On aurait aussi voulu que Québec mette définitivement un terme à la dictature des heures supplémentaires obligatoires qui est l’apothéose de la mauvaise organisation du travail dans les hôpitaux.

Forcer une infirmière à travailler 16 heures de suite n’a aucun sens, ni pour elle, ni pour sa famille, ni pour les patients qu’elle soigne.

C’est tout simplement inhumain.

Mais depuis la réforme de Gaétan Barrette, les décisions ont été centralisées et les horaires sont gérés par de froids systèmes informatiques qui ne peuvent pas exercer un jugement en fonction de ce qui se passe sur le terrain.

Il faut revenir à la base, nommer des cheffes d’équipe compétentes à l’échelle locale.

En s’inspirant des hôpitaux anglophones qui s’en tirent mieux, il faut redonner les commandes à des équipes de proximité qui peuvent mieux s’entraider, mieux organiser les horaires en tenant compte des besoins de chacun.

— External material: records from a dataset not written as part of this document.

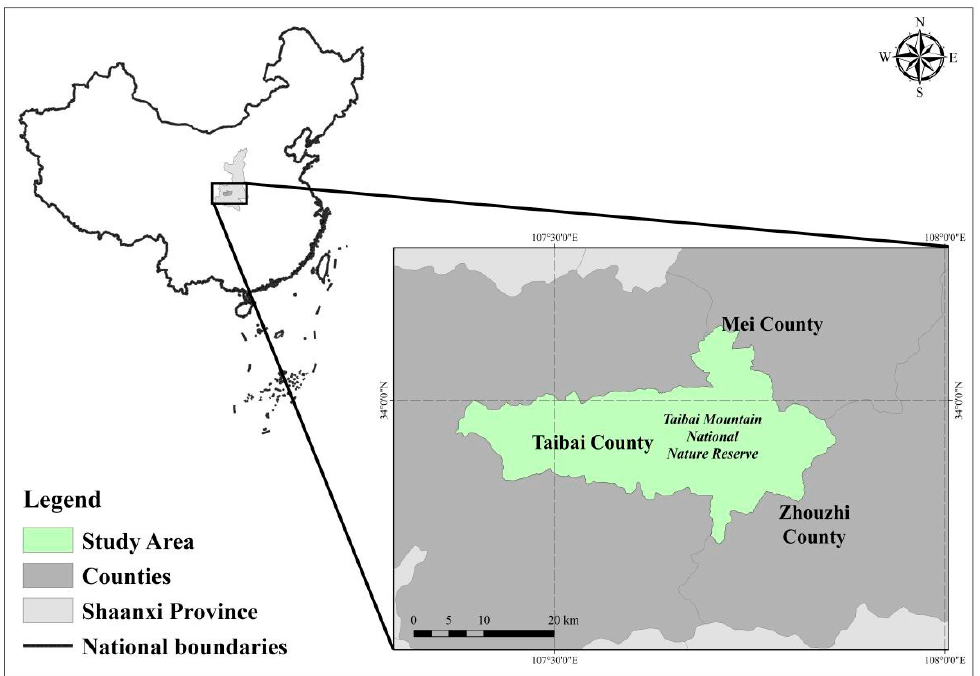
Figure 2. Map of study area.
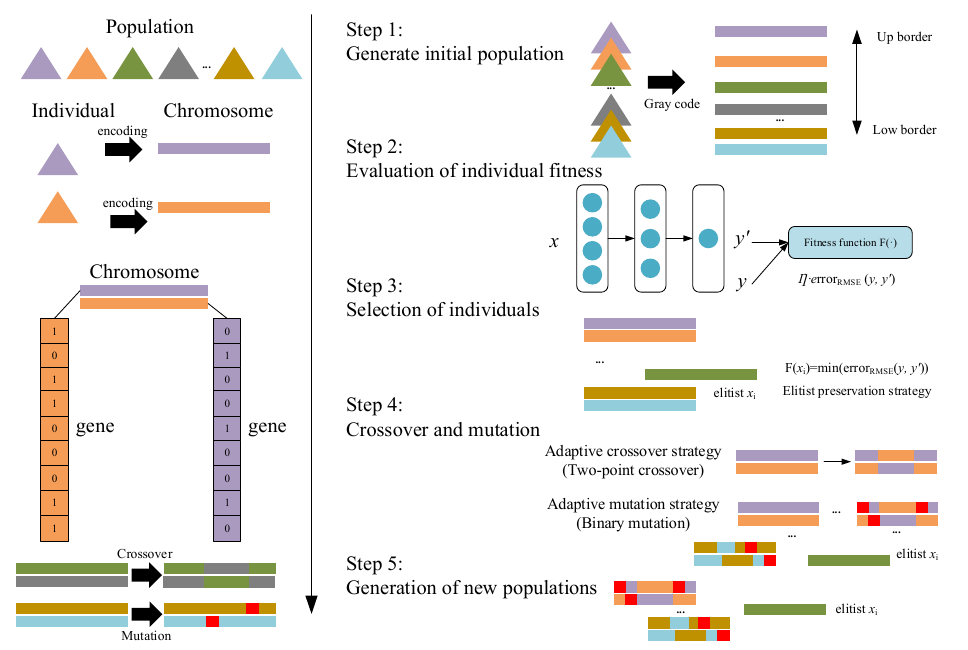
Figure 2. The schematic diagram of improved GA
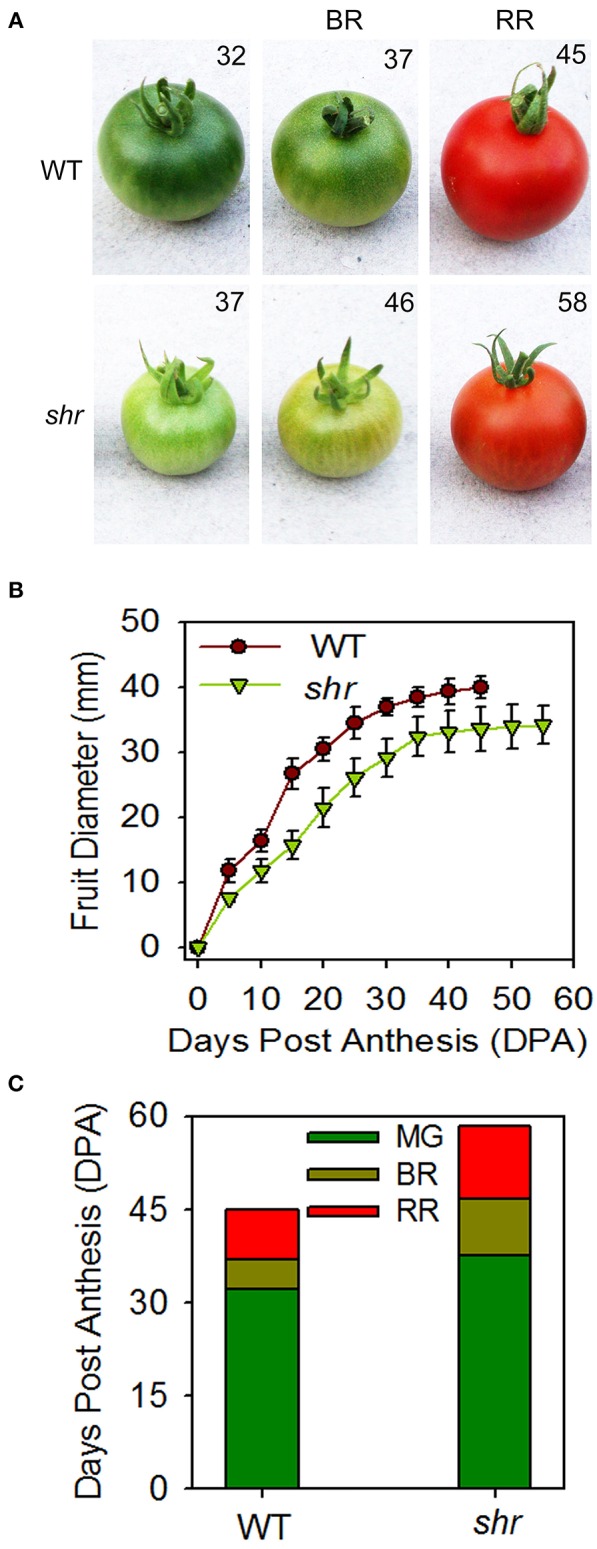
Fruit development and ripening of shr fruits. (A) WT and shr fruits harvested at different days from anthesis. (B) Time course of fruit development in WT and shr mutant from the day of anthesis to RR stage. (C) Duration of different ripening phases of WT and shr mutant fruits. The values are the mean ±SD (n = 5). All the data point statistically significantly different between WT and shr were determined throughOne-Way ANOVA (P < 0.001).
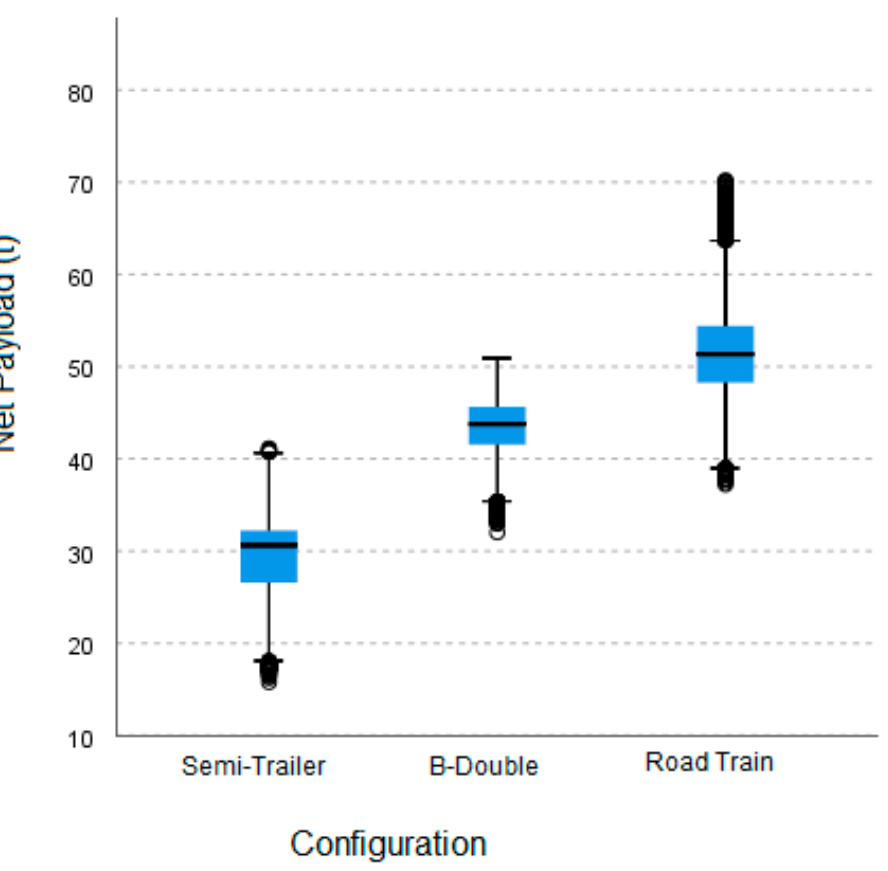
Figure 3. Net payload statistical characteristics box plot of independent samples Kruskal–Wallis Test.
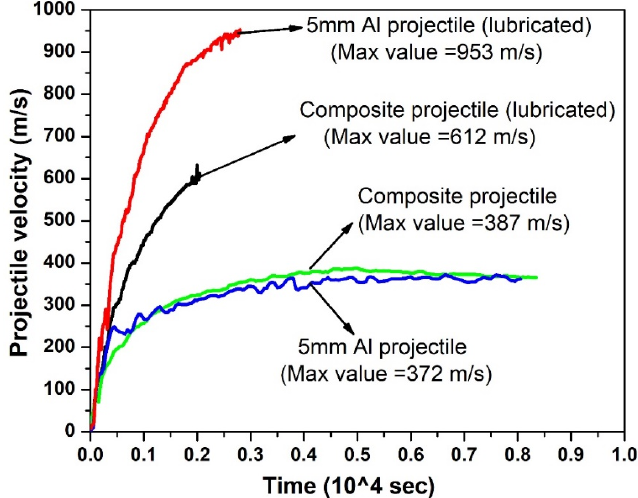
Figure 4. Graph showing the comparison of projectile velocity using lubrication and without lubrication for 5 mm aluminum and composite projectiles.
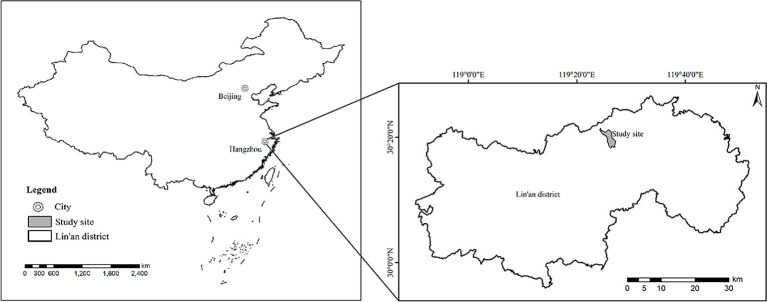
Location of the study area (Lin’an district, Hangzhou city, Zhejiang
Province, China).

En réinvestissant, on pourrait d’ailleurs prévoir dans ces équipes davantage d’employés que le nombre nécessaire pour faire le travail, afin de ne pas toujours se retrouver dans le pétrin à la moindre absence.

Évidemment, on ne peut pas cloner les infirmières. Mais en embauchant 3000 employés administratifs d’ici un an, Québec va au moins les libérer de la paperasse qui occupe parfois le tiers de leur temps.

Restes qu’on aurait pu s’attendre à ce que le gouvernement lance une vaste offensive pour soutenir les projets de réorganisation à travers le réseau. Mais non.

Québec mise plutôt sur la mise en application de la nouvelle convention collective pour transformer la culture de travail.

Ça reste à voir.

Chose certaine, il faut remettre les infirmières au cœur des décisions. C’est la meilleure façon de les mobiliser. Bien plus que des primes qui n’auront pas un impact durable si on ne s’attaque pas à la racine du mal.